What the task requires
Everything in the data below should be restated word for word.

--- Provided records Enclosed Below ---

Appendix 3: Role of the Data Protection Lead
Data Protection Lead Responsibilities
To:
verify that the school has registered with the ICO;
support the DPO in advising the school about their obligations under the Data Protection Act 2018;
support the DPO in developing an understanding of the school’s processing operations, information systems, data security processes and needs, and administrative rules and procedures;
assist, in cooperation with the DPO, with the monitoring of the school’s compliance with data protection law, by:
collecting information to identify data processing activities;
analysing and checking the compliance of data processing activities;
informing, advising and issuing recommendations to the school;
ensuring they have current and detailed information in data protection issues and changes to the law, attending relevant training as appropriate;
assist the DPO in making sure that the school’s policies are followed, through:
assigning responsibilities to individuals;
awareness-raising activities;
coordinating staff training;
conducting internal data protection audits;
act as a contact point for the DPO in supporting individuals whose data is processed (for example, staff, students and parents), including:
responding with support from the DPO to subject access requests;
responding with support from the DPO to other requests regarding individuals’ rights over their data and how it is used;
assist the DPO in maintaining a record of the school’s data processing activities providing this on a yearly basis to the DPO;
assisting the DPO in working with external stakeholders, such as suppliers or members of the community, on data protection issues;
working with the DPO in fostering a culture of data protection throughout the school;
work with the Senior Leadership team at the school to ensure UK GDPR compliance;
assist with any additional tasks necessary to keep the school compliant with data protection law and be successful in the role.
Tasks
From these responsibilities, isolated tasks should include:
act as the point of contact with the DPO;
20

--- End of Enclosed Provided records ---

Reply to the task
Appendix 3: Role of the Data Protection Lead
Data Protection Lead Responsibilities
To:
verify that the school has registered with the ICO;
support the DPO in advising the school about their obligations under the Data Protection Act 2018;
support the DPO in developing an understanding of the school’s processing operations, information systems, data security processes and needs, and administrative rules and procedures;
assist, in cooperation with the DPO, with the monitoring of the school’s compliance with data protection law, by:
collecting information to identify data processing activities;
analysing and checking the compliance of data processing activities;
informing, advising and issuing recommendations to the school;
ensuring they have current and detailed information in data protection issues and changes to the law, attending relevant training as appropriate;
assist the DPO in making sure that the school’s policies are followed, through:
assigning responsibilities to individuals;
awareness-raising activities;
coordinating staff training;
conducting internal data protection audits;
act as a contact point for the DPO in supporting individuals whose data is processed (for example, staff, students and parents), including:
responding with support from the DPO to subject access requests;
responding with support from the DPO to other requests regarding individuals’ rights over their data and how it is used;
assist the DPO in maintaining a record of the school’s data processing activities providing this on a yearly basis to the DPO;
assisting the DPO in working with external stakeholders, such as suppliers or members of the community, on data protection issues;
working with the DPO in fostering a culture of data protection throughout the school;
work with the Senior Leadership team at the school to ensure UK GDPR compliance;
assist with any additional tasks necessary to keep the school compliant with data protection law and be successful in the role.
Tasks
From these responsibilities, isolated tasks should include:
act as the point of contact with the DPO;
20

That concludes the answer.